Your reply must be the number of lines in the entries that hold the word "objects", and nothing else.

MATERIAL SUPPLIED ▸
--- --- ---

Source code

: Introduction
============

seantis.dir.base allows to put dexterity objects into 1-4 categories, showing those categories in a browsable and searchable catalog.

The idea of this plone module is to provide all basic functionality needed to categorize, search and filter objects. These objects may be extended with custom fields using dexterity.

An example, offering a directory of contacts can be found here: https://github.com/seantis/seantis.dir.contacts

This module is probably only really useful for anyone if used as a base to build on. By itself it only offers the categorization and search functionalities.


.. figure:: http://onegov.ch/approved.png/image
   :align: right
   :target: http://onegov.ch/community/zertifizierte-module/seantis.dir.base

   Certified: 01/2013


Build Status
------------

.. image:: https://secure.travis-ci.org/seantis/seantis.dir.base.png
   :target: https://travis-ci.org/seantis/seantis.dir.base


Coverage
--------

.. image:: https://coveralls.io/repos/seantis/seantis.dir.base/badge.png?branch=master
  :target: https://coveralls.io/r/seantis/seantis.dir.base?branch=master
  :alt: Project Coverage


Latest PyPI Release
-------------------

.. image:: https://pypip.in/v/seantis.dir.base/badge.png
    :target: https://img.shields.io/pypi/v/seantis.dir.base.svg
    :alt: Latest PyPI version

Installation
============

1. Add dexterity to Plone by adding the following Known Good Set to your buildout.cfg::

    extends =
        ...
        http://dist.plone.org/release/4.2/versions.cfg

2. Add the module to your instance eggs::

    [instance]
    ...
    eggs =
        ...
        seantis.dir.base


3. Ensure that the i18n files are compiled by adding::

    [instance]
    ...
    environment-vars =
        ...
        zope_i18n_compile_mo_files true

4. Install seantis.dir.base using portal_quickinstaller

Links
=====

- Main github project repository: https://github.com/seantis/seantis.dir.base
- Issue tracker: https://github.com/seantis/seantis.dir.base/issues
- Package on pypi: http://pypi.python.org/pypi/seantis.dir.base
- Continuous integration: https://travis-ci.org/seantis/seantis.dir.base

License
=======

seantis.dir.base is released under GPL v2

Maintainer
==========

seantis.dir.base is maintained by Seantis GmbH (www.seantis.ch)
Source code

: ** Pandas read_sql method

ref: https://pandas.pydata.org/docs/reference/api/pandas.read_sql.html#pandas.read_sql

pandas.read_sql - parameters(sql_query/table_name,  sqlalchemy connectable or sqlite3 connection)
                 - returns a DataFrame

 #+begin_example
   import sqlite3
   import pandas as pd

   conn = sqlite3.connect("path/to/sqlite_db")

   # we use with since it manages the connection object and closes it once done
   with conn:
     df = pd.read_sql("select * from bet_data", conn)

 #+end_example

--- --- ---

YOUR SOLUTION ▸ 2